(Working data begins)

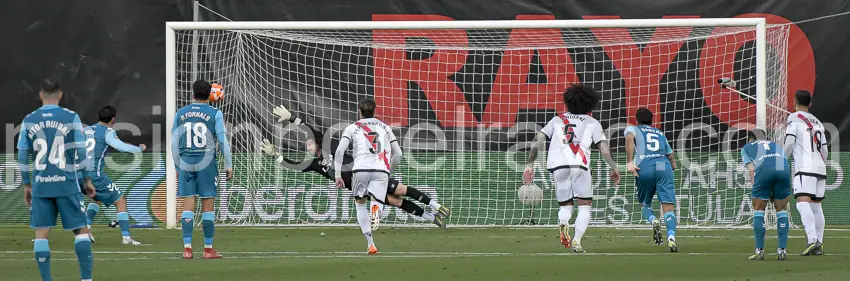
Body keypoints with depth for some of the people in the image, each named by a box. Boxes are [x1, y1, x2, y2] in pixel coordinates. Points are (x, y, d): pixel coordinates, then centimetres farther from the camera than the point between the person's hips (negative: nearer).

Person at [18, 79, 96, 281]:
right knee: (81, 229, 7)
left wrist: (26, 185, 15)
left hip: (41, 185, 2)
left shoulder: (29, 120, 4)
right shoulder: (71, 118, -3)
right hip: (66, 184, -2)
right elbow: (81, 152, -3)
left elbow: (22, 156, 6)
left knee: (41, 232, 6)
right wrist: (87, 180, 7)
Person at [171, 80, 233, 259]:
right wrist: (228, 165, 3)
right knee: (208, 206, 2)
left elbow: (174, 144, 9)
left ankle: (187, 248, -4)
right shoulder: (215, 114, -1)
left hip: (186, 163, 3)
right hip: (206, 163, -3)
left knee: (188, 205, 2)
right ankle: (208, 249, 3)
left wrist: (178, 167, 17)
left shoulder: (180, 114, 8)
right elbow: (222, 141, -4)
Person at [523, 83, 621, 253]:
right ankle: (577, 241, -11)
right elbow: (604, 149, 7)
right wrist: (614, 169, 18)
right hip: (580, 165, -2)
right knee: (584, 206, 9)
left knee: (565, 205, 15)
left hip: (558, 166, 2)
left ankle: (563, 222, -20)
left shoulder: (558, 120, 24)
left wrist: (530, 164, 13)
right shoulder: (592, 123, 18)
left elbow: (538, 140, 13)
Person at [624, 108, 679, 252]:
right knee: (668, 207, -7)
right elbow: (673, 163, 27)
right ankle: (671, 238, -30)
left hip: (644, 168, -2)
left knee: (645, 204, 18)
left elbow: (630, 137, -6)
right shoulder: (660, 134, 32)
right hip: (664, 166, 2)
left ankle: (653, 220, -15)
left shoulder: (633, 129, 22)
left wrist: (630, 162, -11)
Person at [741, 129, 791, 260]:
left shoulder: (746, 148, 31)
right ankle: (782, 250, 11)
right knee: (781, 210, 17)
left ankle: (759, 250, 9)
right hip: (784, 170, 2)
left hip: (764, 171, -2)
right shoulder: (777, 146, 39)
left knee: (758, 210, 12)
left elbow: (751, 169, 15)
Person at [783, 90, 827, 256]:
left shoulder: (794, 118, 2)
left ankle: (812, 240, -35)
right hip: (820, 168, 7)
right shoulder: (817, 122, 22)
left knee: (803, 202, -18)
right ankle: (819, 245, 6)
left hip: (805, 167, -7)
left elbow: (789, 143, -8)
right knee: (816, 206, 10)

(Working data ends)

**Goal of the exercise:** Rescale the records starting at the line containing "left elbow: (22, 156, 6)" and ending at the line containing "left elbow: (751, 169, 15)", including both of those lines. Write out only those lines with every keypoint coordinate and depth value multiplied by 2.05 and rounded to a whole number, halves up, and leave the "Person at" lines and their boxes unchanged.

**Finished task:**
left elbow: (45, 320, 12)
left knee: (84, 476, 12)
right wrist: (178, 369, 14)
Person at [171, 80, 233, 259]:
right wrist: (467, 338, 6)
right knee: (426, 422, 4)
left elbow: (357, 295, 18)
left ankle: (383, 508, -8)
right shoulder: (441, 234, -2)
left hip: (381, 334, 6)
right hip: (422, 334, -6)
left knee: (385, 420, 4)
right ankle: (426, 510, 6)
left wrist: (365, 342, 35)
left shoulder: (369, 234, 16)
right elbow: (455, 289, -8)
Person at [523, 83, 621, 253]:
right ankle: (1183, 494, -23)
right elbow: (1238, 305, 14)
right wrist: (1259, 346, 37)
right hip: (1189, 338, -4)
right knee: (1197, 422, 18)
left knee: (1158, 420, 31)
left hip: (1144, 340, 4)
left ankle: (1154, 455, -41)
left shoulder: (1144, 246, 49)
left wrist: (1087, 336, 27)
right shoulder: (1214, 252, 37)
left elbow: (1103, 287, 27)
Person at [624, 108, 679, 252]:
right knee: (1369, 424, -14)
right elbow: (1380, 334, 55)
right ankle: (1376, 488, -62)
left hip: (1320, 344, -4)
left knee: (1322, 418, 37)
left elbow: (1292, 281, -12)
right shoulder: (1353, 275, 66)
right hip: (1361, 340, 4)
left ankle: (1339, 451, -31)
left shoulder: (1298, 264, 45)
left wrist: (1292, 332, -23)
Person at [741, 129, 791, 260]:
left shoulder: (1529, 303, 64)
right ankle: (1603, 513, 23)
right knee: (1601, 431, 35)
left ankle: (1556, 513, 18)
right hip: (1607, 349, 4)
left hip: (1566, 351, -4)
right shoulder: (1593, 299, 80)
left knee: (1554, 431, 25)
left elbow: (1540, 346, 31)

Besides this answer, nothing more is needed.